Over deze oefening »
Orden alle regels uit de onderstaande lijst als een genummerde opsomming zonder lege regels. Laat de afbeeldingen weg uit je antwoord.

Beschikbare gegevens »

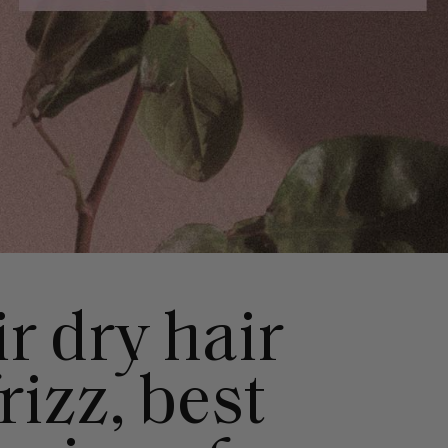
r dry hair
rizz, best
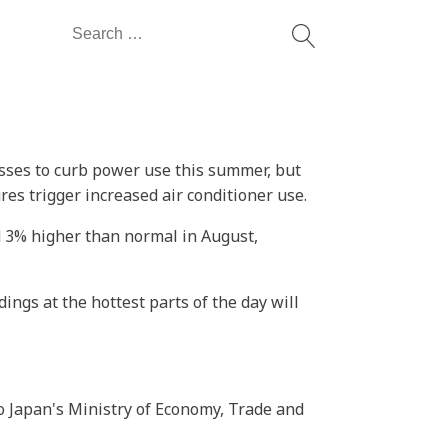
Search
for:
sses to curb power use this summer, but
res trigger increased air conditioner use.
d 3% higher than normal in August,
ngs at the hottest parts of the day will
to Japan's Ministry of Economy, Trade and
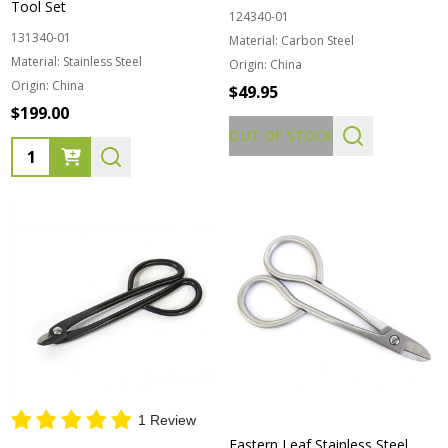
Tool Set
124340-01
131340-01
Material:
Carbon Steel
Material:
Stainless Steel
Origin:
China
Origin:
China
$49.95
$199.00
OUT OF STOCK
Quantity:
1 Review
Eastern Leaf Stainless Steel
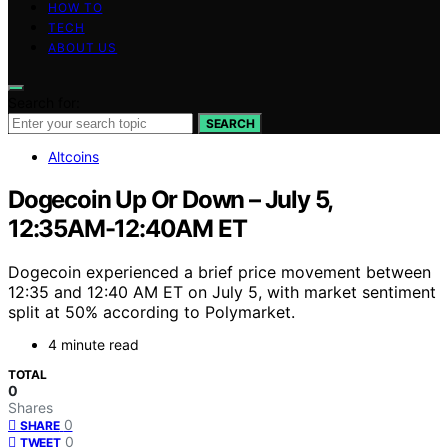
HOW TO
TECH
ABOUT US
Search for:
SEARCH
Altcoins
Dogecoin Up Or Down – July 5,
12:35AM-12:40AM ET
Dogecoin experienced a brief price movement between
12:35 and 12:40 AM ET on July 5, with market sentiment
split at 50% according to Polymarket.
4 minute read
TOTAL
0
Shares
0
SHARE
0
TWEET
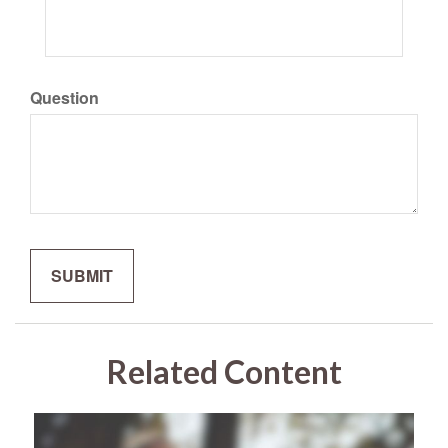
Question
Related Content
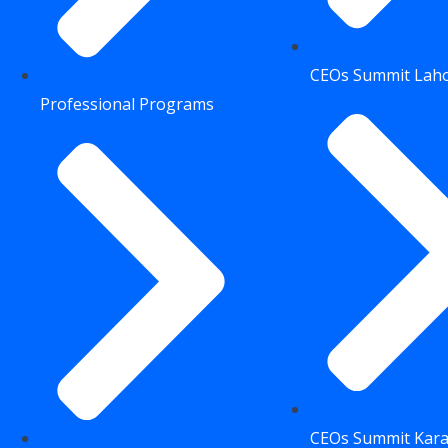
CEOs Summit Lah
Professional Programs
CEOs Summit Kara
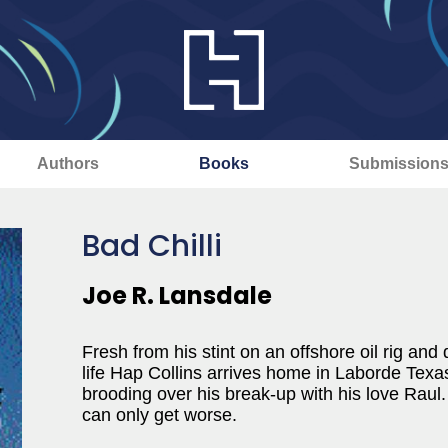
Authors
Books
Submission
Bad Chilli
Joe R. Lansdale
Fresh from his stint on an offshore oil rig a
life Hap Collins arrives home in Laborde Texas
brooding over his break-up with his love Raul
can only get worse.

Antwoord op opgave »
1. r dry hair
2. rizz, best
3. Search
4. for:
5. sses to curb power use this summer, but
6. res trigger increased air conditioner use.
7. d 3% higher than normal in August,
8. ngs at the hottest parts of the day will
9. to Japan's Ministry of Economy, Trade and
10. Tool Set
11. 124340-01
12. 131340-01
13. Material:
14. Carbon Steel
15. Material:
16. Stainless Steel
17. Origin:
18. China
19. Origin:
20. China
21. $49.95
22. $199.00
23. OUT OF STOCK
24. Quantity:
25. 1 Review
26. Eastern Leaf Stainless Steel
27. HOW TO
28. TECH
29. ABOUT US
30. Search for:
31. SEARCH
32. Altcoins
33. Dogecoin Up Or Down – July 5,
34. 12:35AM-12:40AM ET
35. Dogecoin experienced a brief price movement between
36. 12:35 and 12:40 AM ET on July 5, with market sentiment
37. split at 50% according to Polymarket.
38. 4 minute read
39. TOTAL
40. 0
41. Shares
42. 0
43. SHARE
44. 0
45. TWEET
46. Question
47. Related Content
48. CEOs Summit Lah
49. Professional Programs
50. CEOs Summit Kara
51. Authors
52. Books
53. Submission
54. Bad Chilli
55. Joe R. Lansdale
56. Fresh from his stint on an offshore oil rig a
57. life Hap Collins arrives home in Laborde Texas
58. brooding over his break-up with his love Raul
59. can only get worse.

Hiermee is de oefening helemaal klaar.